Bu başlangıç sürecinde unutkanlık, isimleri ve adresleri unutma şeklindedir. Sosyal ve çalışma hayatı henüz etkilenmemiştir. Kognitif bozukluk henüz parsiyeldir ve ayrıntılı nöropsikolojik testlerle ortaya konulabilir.
İkinci evre konfüzyonel evredir. Geçmişe yönelik bellek korunmuş olmasına karşın yakın bellek yitimi belirgindir. Bu dönemde topografik bellek bozukluğu nedeni ile hastanın önemli günlük işlevleri gerçekleştiremediği gözlenir. İnsanlar daha fazla hafıza kaybı ve diğer bilişsel zorluklar yaşarlar.
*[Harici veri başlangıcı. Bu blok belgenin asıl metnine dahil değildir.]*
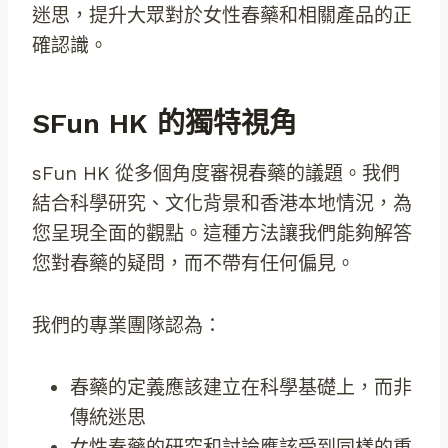
迷思，提升大眾對於女性春藥和相關產品的正
確認識。
SFun HK 的獨特視角
sFun HK 從多個角度審視春藥的議題。我們
結合科學研究、文化背景和香港本地情況，為
您呈現全面的觀點。這種方法讓我們能夠解答
您對春藥的疑問，而不帶有任何偏見。
我們的專業團隊認為：
春藥的定義應該建立在科學基礎上，而非
傳統迷思
女性春藥的研究和討論應該受到同樣的重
Sorunlar arasında dolaşmak ve kaybolmak, parayı idare etmekte ve faturaları ödemekte güçlük çekmek, soruları tekrarlamak, normal günlük görevleri tamamlamanın daha uzun sürmesi ve kişilik ve davranış değişiklikleri sayılabilir. İnsanlar genellikle bu aşamada teşhis edilir.
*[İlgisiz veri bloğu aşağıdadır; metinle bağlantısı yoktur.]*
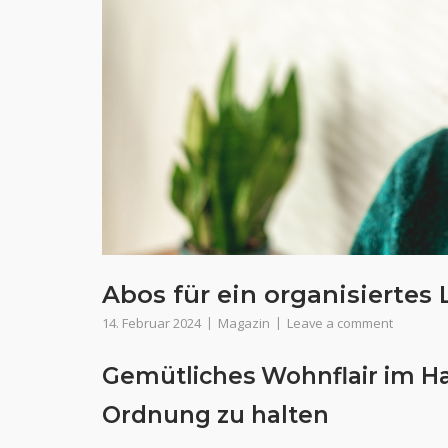
Abos für ein organisiertes
14. Februar 2024
Magazin
Leave a comment
Gemütliches Wohnflair im Ha
Ordnung zu halten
Bilişsel ve fonksiyonel bozukluğun demans eşiğini aşacak kadar şiddetli olduğu klinik olarak tanımlanmış demans fazıdır. Bu aşamada, etkilenen beyin bölgelerinde nöritik plakların ve nörofibriler düğümlerin önemli ölçüde birikmesi ve küresel bozulmanın büyüklüğü ile ilişkisi vardır.
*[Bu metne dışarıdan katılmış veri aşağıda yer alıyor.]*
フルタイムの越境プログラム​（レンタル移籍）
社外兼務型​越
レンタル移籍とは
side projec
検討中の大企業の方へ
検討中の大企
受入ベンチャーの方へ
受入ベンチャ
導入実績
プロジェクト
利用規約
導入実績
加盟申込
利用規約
Demansif dönem olan üçüncü evrede ise, kognitif bozukluk jeneralize bir hal alır, tüm komponentleri ile kendini gösterir. Bellek yıkımı, orientasyon bozukluğu ve üst kortikal işlevlerde önemli defistler görülür (afazi, apraksi, agnozi, akalkuli, aleksi vb.). Sosyal yaşamla ilişkili tüm işlevlerde de derin kayıplar ortaya çıkar. Daha ileri dönemlerde frontal lob özelliklerinin egemen olduğu primitif refleksler ile hezeyanlar, halüsinasyonlar ve agressif dönemler birbirini izler. Olguların % 40-50'sinde psikiyatrik bulgular gözlenir. Erken dönemde depresyon oldukça sık görülür.
Etyopatoloji
Etyolojide, enfeksiyonlar, genetik bozukluklar, toksik ve otoimmün nedenler ile nöronal transmisyonda gözlenen biyokimyasal bozukluklar sorumlu tutulmaktadır
Patolojik incelemelerde gözlenen en önemli bulgu, senil plaklar ve bunların ortasında aluminyum birikimlerine rastlanmasıdır. Bu elementin etyolojideki rolü kanıtlanmamıştır. Ayrıca patogenezde rol aldığı iddia edilen bir başka toksik madde de melamindir.
Alzheimer hastalığında asetilkolin en fazla azalan nörotransmitterdir. Asetilkolin bellek ve dikkatle yakından ilişkilidir. Bazal ön beyinde kolinerjik nöronların kaybı hippokampus ve neokortekste presinaptik kolinerjik terminallerde bozukluğa yol açar. Presinaptik nikotinik ve muskarinik tip 1 kolinerjik reseptörlerde ve kolin asetil transferazda azalma vardır
Kullanılmakta olan ilaçlar daha çok nöronal dejenerasyon sonucu gelişen nörotransmittör bozukluklarını düzeltmeyi amaçlamaktadır. Günümüzde, Alzheimer hastalığının spesifik bir tedavisi yoktur. Yine de tedavi şansını denemek gerekir. Distrofiler, hala geri dönüşümlü oldukları ölçüde elimine edilir. Sonuç olarak, semptomlar kaybolur ve fonksiyonel performans artar.